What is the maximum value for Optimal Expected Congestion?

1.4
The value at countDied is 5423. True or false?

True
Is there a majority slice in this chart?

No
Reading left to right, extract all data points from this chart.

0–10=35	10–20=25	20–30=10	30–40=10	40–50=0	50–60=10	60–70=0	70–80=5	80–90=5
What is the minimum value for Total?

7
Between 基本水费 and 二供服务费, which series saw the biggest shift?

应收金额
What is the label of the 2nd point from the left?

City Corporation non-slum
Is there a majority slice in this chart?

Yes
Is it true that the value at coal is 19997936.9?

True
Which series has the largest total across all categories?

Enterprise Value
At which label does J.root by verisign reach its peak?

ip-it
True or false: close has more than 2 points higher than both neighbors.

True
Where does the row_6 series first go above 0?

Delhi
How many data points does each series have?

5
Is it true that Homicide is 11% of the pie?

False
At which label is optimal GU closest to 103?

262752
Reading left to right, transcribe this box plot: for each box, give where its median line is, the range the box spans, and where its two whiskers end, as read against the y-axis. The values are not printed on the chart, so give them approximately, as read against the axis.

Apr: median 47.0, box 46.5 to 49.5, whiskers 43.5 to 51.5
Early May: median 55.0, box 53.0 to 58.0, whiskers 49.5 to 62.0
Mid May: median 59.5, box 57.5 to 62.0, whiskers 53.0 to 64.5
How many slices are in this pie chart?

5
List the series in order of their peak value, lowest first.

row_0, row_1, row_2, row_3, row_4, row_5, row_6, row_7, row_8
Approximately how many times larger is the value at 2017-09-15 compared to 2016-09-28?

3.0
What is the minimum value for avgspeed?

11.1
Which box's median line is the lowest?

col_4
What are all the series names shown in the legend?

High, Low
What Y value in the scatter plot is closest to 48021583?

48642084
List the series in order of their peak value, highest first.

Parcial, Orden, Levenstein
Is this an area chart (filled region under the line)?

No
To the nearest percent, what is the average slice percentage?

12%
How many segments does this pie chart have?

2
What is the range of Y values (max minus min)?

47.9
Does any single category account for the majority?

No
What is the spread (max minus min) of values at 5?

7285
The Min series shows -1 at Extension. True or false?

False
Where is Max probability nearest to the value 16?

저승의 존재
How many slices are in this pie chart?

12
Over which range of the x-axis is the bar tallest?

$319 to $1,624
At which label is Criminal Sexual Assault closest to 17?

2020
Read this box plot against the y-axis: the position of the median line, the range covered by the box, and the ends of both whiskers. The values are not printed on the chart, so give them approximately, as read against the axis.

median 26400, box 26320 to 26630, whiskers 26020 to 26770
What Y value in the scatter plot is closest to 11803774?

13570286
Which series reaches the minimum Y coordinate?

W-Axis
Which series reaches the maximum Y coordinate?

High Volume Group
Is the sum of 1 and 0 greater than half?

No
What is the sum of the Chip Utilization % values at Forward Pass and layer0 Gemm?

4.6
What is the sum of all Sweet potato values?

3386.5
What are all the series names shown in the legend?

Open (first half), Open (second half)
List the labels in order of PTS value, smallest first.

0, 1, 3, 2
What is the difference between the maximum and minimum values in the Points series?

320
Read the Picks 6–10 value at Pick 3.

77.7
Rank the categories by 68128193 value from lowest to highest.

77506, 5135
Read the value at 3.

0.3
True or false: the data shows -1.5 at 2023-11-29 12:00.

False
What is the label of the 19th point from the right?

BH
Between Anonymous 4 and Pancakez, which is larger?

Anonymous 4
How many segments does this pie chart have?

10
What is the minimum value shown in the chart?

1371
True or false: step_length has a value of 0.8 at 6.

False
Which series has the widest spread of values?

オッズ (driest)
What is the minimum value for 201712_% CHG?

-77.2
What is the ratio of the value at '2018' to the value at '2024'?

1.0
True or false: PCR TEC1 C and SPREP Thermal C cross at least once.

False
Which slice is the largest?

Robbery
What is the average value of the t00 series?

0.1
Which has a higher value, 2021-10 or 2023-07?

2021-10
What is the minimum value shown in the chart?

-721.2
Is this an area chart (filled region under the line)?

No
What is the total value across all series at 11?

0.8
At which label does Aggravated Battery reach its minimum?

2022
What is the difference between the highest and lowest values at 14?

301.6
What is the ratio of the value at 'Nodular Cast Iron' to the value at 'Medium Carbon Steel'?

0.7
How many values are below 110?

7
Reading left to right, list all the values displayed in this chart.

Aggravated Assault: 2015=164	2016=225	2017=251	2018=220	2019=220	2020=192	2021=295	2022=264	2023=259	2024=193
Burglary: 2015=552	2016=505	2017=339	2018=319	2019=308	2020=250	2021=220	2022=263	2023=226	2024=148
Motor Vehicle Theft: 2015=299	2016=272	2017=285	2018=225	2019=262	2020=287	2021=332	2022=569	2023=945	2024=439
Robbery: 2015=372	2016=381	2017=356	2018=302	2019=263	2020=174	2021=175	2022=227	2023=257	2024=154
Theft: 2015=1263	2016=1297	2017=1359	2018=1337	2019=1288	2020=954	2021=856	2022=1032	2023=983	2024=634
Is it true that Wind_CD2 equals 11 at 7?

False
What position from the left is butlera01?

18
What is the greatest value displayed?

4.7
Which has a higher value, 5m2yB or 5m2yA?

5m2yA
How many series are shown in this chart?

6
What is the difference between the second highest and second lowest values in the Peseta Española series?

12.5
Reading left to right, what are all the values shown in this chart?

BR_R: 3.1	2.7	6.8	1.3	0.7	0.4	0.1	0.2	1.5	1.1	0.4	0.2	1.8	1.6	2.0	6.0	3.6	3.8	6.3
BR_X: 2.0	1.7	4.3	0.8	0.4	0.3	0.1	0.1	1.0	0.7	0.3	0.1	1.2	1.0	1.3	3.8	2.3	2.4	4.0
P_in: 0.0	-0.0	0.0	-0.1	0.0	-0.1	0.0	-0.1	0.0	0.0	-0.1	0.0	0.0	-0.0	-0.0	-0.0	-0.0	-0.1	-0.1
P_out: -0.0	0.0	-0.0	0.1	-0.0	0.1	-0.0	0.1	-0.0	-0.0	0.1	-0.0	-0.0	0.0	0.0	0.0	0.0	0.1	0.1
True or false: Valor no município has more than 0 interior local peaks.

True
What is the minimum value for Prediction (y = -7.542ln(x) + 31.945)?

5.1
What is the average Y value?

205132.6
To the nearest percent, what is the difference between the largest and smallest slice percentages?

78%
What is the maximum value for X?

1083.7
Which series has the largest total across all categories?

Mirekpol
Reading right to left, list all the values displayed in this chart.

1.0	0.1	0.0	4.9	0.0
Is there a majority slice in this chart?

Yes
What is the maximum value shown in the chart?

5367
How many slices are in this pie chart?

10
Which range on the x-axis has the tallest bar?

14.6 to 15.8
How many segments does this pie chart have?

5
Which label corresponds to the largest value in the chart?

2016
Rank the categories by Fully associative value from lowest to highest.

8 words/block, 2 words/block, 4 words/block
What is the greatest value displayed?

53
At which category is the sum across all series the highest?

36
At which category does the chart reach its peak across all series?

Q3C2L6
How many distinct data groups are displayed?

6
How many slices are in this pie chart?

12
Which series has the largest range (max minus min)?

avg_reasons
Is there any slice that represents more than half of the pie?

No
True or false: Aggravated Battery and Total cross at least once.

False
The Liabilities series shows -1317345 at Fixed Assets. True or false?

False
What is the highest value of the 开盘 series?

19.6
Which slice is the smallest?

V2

* **Your task**
Reproduce all of the material above word for word, changing nothing and leaving nothing out.

* **Exercise result**
What is the maximum value for Optimal Expected Congestion?

1.4
The value at countDied is 5423. True or false?

True
Is there a majority slice in this chart?

No
Reading left to right, extract all data points from this chart.

0–10=35	10–20=25	20–30=10	30–40=10	40–50=0	50–60=10	60–70=0	70–80=5	80–90=5
What is the minimum value for Total?

7
Between 基本水费 and 二供服务费, which series saw the biggest shift?

应收金额
What is the label of the 2nd point from the left?

City Corporation non-slum
Is there a majority slice in this chart?

Yes
Is it true that the value at coal is 19997936.9?

True
Which series has the largest total across all categories?

Enterprise Value
At which label does J.root by verisign reach its peak?

ip-it
True or false: close has more than 2 points higher than both neighbors.

True
Where does the row_6 series first go above 0?

Delhi
How many data points does each series have?

5
Is it true that Homicide is 11% of the pie?

False
At which label is optimal GU closest to 103?

262752
Reading left to right, transcribe this box plot: for each box, give where its median line is, the range the box spans, and where its two whiskers end, as read against the y-axis. The values are not printed on the chart, so give them approximately, as read against the axis.

Apr: median 47.0, box 46.5 to 49.5, whiskers 43.5 to 51.5
Early May: median 55.0, box 53.0 to 58.0, whiskers 49.5 to 62.0
Mid May: median 59.5, box 57.5 to 62.0, whiskers 53.0 to 64.5
How many slices are in this pie chart?

5
List the series in order of their peak value, lowest first.

row_0, row_1, row_2, row_3, row_4, row_5, row_6, row_7, row_8
Approximately how many times larger is the value at 2017-09-15 compared to 2016-09-28?

3.0
What is the minimum value for avgspeed?

11.1
Which box's median line is the lowest?

col_4
What are all the series names shown in the legend?

High, Low
What Y value in the scatter plot is closest to 48021583?

48642084
List the series in order of their peak value, highest first.

Parcial, Orden, Levenstein
Is this an area chart (filled region under the line)?

No
To the nearest percent, what is the average slice percentage?

12%
How many segments does this pie chart have?

2
What is the range of Y values (max minus min)?

47.9
Does any single category account for the majority?

No
What is the spread (max minus min) of values at 5?

7285
The Min series shows -1 at Extension. True or false?

False
Where is Max probability nearest to the value 16?

저승의 존재
How many slices are in this pie chart?

12
Over which range of the x-axis is the bar tallest?

$319 to $1,624
At which label is Criminal Sexual Assault closest to 17?

2020
Read this box plot against the y-axis: the position of the median line, the range covered by the box, and the ends of both whiskers. The values are not printed on the chart, so give them approximately, as read against the axis.

median 26400, box 26320 to 26630, whiskers 26020 to 26770
What Y value in the scatter plot is closest to 11803774?

13570286
Which series reaches the minimum Y coordinate?

W-Axis
Which series reaches the maximum Y coordinate?

High Volume Group
Is the sum of 1 and 0 greater than half?

No
What is the sum of the Chip Utilization % values at Forward Pass and layer0 Gemm?

4.6
What is the sum of all Sweet potato values?

3386.5
What are all the series names shown in the legend?

Open (first half), Open (second half)
List the labels in order of PTS value, smallest first.

0, 1, 3, 2
What is the difference between the maximum and minimum values in the Points series?

320
Read the Picks 6–10 value at Pick 3.

77.7
Rank the categories by 68128193 value from lowest to highest.

77506, 5135
Read the value at 3.

0.3
True or false: the data shows -1.5 at 2023-11-29 12:00.

False
What is the label of the 19th point from the right?

BH
Between Anonymous 4 and Pancakez, which is larger?

Anonymous 4
How many segments does this pie chart have?

10
What is the minimum value shown in the chart?

1371
True or false: step_length has a value of 0.8 at 6.

False
Which series has the widest spread of values?

オッズ (driest)
What is the minimum value for 201712_% CHG?

-77.2
What is the ratio of the value at '2018' to the value at '2024'?

1.0
True or false: PCR TEC1 C and SPREP Thermal C cross at least once.

False
Which slice is the largest?

Robbery
What is the average value of the t00 series?

0.1
Which has a higher value, 2021-10 or 2023-07?

2021-10
What is the minimum value shown in the chart?

-721.2
Is this an area chart (filled region under the line)?

No
What is the total value across all series at 11?

0.8
At which label does Aggravated Battery reach its minimum?

2022
What is the difference between the highest and lowest values at 14?

301.6
What is the ratio of the value at 'Nodular Cast Iron' to the value at 'Medium Carbon Steel'?

0.7
How many values are below 110?

7
Reading left to right, list all the values displayed in this chart.

Aggravated Assault: 2015=164	2016=225	2017=251	2018=220	2019=220	2020=192	2021=295	2022=264	2023=259	2024=193
Burglary: 2015=552	2016=505	2017=339	2018=319	2019=308	2020=250	2021=220	2022=263	2023=226	2024=148
Motor Vehicle Theft: 2015=299	2016=272	2017=285	2018=225	2019=262	2020=287	2021=332	2022=569	2023=945	2024=439
Robbery: 2015=372	2016=381	2017=356	2018=302	2019=263	2020=174	2021=175	2022=227	2023=257	2024=154
Theft: 2015=1263	2016=1297	2017=1359	2018=1337	2019=1288	2020=954	2021=856	2022=1032	2023=983	2024=634
Is it true that Wind_CD2 equals 11 at 7?

False
What position from the left is butlera01?

18
What is the greatest value displayed?

4.7
Which has a higher value, 5m2yB or 5m2yA?

5m2yA
How many series are shown in this chart?

6
What is the difference between the second highest and second lowest values in the Peseta Española series?

12.5
Reading left to right, what are all the values shown in this chart?

BR_R: 3.1	2.7	6.8	1.3	0.7	0.4	0.1	0.2	1.5	1.1	0.4	0.2	1.8	1.6	2.0	6.0	3.6	3.8	6.3
BR_X: 2.0	1.7	4.3	0.8	0.4	0.3	0.1	0.1	1.0	0.7	0.3	0.1	1.2	1.0	1.3	3.8	2.3	2.4	4.0
P_in: 0.0	-0.0	0.0	-0.1	0.0	-0.1	0.0	-0.1	0.0	0.0	-0.1	0.0	0.0	-0.0	-0.0	-0.0	-0.0	-0.1	-0.1
P_out: -0.0	0.0	-0.0	0.1	-0.0	0.1	-0.0	0.1	-0.0	-0.0	0.1	-0.0	-0.0	0.0	0.0	0.0	0.0	0.1	0.1
True or false: Valor no município has more than 0 interior local peaks.

True
What is the minimum value for Prediction (y = -7.542ln(x) + 31.945)?

5.1
What is the average Y value?

205132.6
To the nearest percent, what is the difference between the largest and smallest slice percentages?

78%
What is the maximum value for X?

1083.7
Which series has the largest total across all categories?

Mirekpol
Reading right to left, list all the values displayed in this chart.

1.0	0.1	0.0	4.9	0.0
Is there a majority slice in this chart?

Yes
What is the maximum value shown in the chart?

5367
How many slices are in this pie chart?

10
Which range on the x-axis has the tallest bar?

14.6 to 15.8
How many segments does this pie chart have?

5
Which label corresponds to the largest value in the chart?

2016
Rank the categories by Fully associative value from lowest to highest.

8 words/block, 2 words/block, 4 words/block
What is the greatest value displayed?

53
At which category is the sum across all series the highest?

36
At which category does the chart reach its peak across all series?

Q3C2L6
How many distinct data groups are displayed?

6
How many slices are in this pie chart?

12
Which series has the largest range (max minus min)?

avg_reasons
Is there any slice that represents more than half of the pie?

No
True or false: Aggravated Battery and Total cross at least once.

False
The Liabilities series shows -1317345 at Fixed Assets. True or false?

False
What is the highest value of the 开盘 series?

19.6
Which slice is the smallest?

V2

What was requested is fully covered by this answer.